|Organization:||Massachusetts Department of Revenue|
|Referenced Sources:||Massachusetts General Laws|
Personal Income Tax
Effective for tax years beginning on or after January 1, 2006, the Massachusetts Legislature reenacted and codified a personal income tax deduction for certain commuter expenses.  See G.L. c. 62, § 3(B)(a)(15), as added by St. 2006, c. 139, §§ 42, 131. This Technical Information Release explains the requirements that must be met for a taxpayer to qualify for the commuter deduction.
General Laws chapter 62, § 3(B)(a)(15) provides a deduction for individuals against Part B Income for:
Amounts expended by an individual for tolls paid for through a Fast Lane account or for weekly or monthly transit commuter passes for Massachusetts Bay Transit Authority transit, bus, commuter rail or commuter boat, not including amounts reimbursed by an employer or otherwise. In the case of a single person or a married person filing a separate return or a head of household, this deduction shall apply only to the portion of the expended amount that exceeds $150, and the total amount deducted shall not exceed $750. In the case of a married couple filing a joint return, this deduction shall apply only to the portion of the amount expended by each individual that exceeds $150, and the total amount deducted shall not exceed $750 for each individual.
1. MBTA Passes eligible for the Commuter Deduction. Any MBTA commuter pass or Charlie Ticket that is designated to be a monthly or weekly pass is eligible for the commuter deduction. The MBTA commuter rail "Twelve-Ride" pass and the MBTA express bus or commuter boat "Ten-Ride" passes qualify as weekly passes eligible for the commuter deduction. However, a "Stored-Value" Charlie Ticket does not qualify for the commuter deduction. 

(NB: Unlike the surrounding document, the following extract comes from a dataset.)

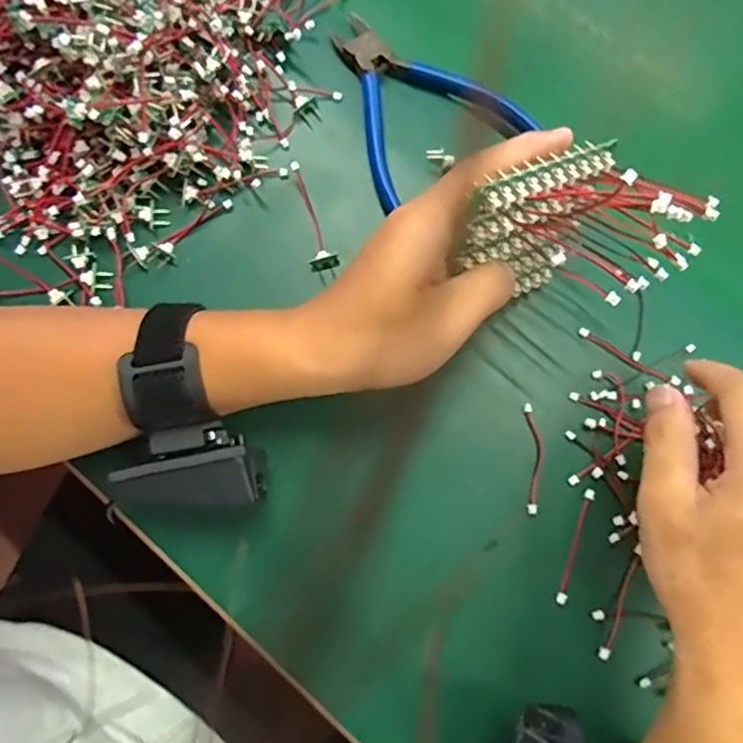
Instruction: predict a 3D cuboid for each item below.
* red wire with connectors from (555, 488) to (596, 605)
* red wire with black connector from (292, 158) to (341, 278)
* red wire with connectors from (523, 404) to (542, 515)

2. Double Tax Benefits Not Allowed. The new commuter deduction is allowable only if the amount is not otherwise deducted. Where transportation costs are deductible both under G.L. c. 62, § 3(B)(a)(15) and any other provision of law, the same expenses cannot be deducted twice.
3. Married Filing Jointly. In the case of married taxpayers filing jointly, each spouse is limited to his or her own commuter costs not to exceed a deduction of $750 per individual. One spouse cannot transfer his or her excess deduction to the other spouse.
4. Employer Provided Pass. For tax year 2006, where an employer pays for an MBTA pass, the amount by which the value of the pass exceeds $105 a month is included in the employee's income, and reported as wages on Form W-2.  To calculate the commuter deduction in these circumstances, first deduct $105 a month or $1,260 a year from the cost of the pass; the remainder is the amount of the qualifying expenses. The amount of the commuter deduction is the portion of the qualifying expenses that exceeds $150, and the total amount deducted cannot exceed $750.
5. Employee Payment by Payroll Reduction. Where an employee pays for an MBTA pass through payroll reduction, the total cost of the pass is eligible for the Massachusetts deduction, assuming all other requirements are met.
6. Dependents. The deduction is allowed where an individual purchases an MBTA pass for a dependent who is claimed on that individual's tax return, provided the dependent does not also claim the deduction. However, the total amount deducted cannot exceed $750 for each individual taxpayer who is filing a return. In the case of married taxpayers filing a joint return, the total amount deducted cannot exceed $750 per taxpayer; thus, the maximum deduction for a joint return is $1,500.
7. Recordkeeping. Monthly passes, FastLane reports, credit card statements, bank statements, pay stubs, and similar records will serve to substantiate this deduction.